期刊名称:International Journal of Advances in Soft Computing and Its Applications
印刷版ISSN:2074-8523
出版年度:2020
卷号:12
期号:1
页码:49-64
出版社:International Center for Scientific Research and Studies
摘要:Code-switching sentence contains a mixture of two or more languages within a single constructed sentence. Code-switching is a new trend of language that is widely used in open platform such as blogs and social medias. Consequently, code-switching which has become a new challenge to natural language processing (NLP). The challenge is due to the limitation of the existing NLP systems which were designed for mono-lingual system. Therefore, a new NLP system is needed to deal with code-switching sentences.

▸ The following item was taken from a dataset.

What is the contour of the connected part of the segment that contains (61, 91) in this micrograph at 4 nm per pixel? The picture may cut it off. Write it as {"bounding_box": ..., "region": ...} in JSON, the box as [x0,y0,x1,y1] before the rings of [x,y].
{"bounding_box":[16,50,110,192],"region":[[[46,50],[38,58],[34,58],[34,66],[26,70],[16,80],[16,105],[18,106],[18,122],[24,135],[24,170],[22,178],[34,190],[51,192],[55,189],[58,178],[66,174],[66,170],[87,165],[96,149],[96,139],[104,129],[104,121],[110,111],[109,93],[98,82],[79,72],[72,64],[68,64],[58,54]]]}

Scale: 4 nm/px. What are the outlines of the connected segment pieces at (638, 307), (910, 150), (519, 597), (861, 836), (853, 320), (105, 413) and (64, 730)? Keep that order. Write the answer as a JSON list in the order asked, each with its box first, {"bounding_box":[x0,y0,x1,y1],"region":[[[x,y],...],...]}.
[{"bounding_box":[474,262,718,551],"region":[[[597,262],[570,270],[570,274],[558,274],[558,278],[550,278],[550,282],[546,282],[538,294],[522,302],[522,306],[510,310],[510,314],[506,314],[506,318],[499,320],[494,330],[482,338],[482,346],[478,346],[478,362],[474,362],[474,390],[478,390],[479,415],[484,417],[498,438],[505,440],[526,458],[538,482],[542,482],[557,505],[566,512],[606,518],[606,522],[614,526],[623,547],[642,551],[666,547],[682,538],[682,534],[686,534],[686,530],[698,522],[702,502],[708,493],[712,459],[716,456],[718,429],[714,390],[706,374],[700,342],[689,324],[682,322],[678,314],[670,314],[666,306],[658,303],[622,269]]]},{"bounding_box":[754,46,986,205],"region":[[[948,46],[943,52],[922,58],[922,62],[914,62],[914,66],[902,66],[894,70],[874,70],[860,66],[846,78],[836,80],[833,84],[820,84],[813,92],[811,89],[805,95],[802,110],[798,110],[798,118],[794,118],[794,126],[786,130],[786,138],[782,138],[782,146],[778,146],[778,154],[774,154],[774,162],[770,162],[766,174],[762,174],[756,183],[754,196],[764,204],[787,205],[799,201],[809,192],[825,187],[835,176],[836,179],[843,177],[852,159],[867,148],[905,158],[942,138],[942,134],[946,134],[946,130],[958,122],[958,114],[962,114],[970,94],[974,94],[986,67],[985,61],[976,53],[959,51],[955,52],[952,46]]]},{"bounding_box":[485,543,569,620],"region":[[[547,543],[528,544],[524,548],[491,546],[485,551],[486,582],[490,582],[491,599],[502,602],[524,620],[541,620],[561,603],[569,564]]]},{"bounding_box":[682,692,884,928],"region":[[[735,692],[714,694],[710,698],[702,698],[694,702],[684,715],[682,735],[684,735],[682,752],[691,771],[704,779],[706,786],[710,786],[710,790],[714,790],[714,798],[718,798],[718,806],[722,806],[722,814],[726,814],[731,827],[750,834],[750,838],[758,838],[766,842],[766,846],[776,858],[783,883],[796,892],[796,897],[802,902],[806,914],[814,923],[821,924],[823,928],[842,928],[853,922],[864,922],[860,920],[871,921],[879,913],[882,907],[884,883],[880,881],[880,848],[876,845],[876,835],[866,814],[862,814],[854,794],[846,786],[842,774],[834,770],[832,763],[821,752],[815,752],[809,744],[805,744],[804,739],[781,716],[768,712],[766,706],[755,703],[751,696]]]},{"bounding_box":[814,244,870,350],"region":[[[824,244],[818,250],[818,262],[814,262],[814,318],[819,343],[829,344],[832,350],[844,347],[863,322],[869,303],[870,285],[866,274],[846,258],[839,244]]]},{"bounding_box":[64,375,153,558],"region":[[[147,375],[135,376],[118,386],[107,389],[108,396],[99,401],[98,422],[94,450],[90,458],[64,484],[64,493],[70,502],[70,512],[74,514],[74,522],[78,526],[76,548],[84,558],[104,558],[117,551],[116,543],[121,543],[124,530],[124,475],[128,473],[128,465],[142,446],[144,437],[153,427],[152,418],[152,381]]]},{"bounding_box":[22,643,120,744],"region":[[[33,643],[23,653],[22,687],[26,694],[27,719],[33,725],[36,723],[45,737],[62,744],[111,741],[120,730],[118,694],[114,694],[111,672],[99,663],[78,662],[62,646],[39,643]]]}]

However, system that segregate code-switching sentences from mono-lingual sentences must be developed prior to the code-switching sentences are used in the NLP systems. This paper considers the segregation is essential because firstly the current NLP systems deals only with mono-lingual sentences. Secondly the current NLP systems treats switching words as meaningless thus will lead to inaccurate result. This paper segregates code-switching sentences from mono-lingual sentences using rule-based technique and dictionaries. This paper used the ratio of word presence to segregate the sentences. The rule-based technique performed with accuracy of more than 87.00% for Malay-English code-switching (MY-EN-CS) sentences.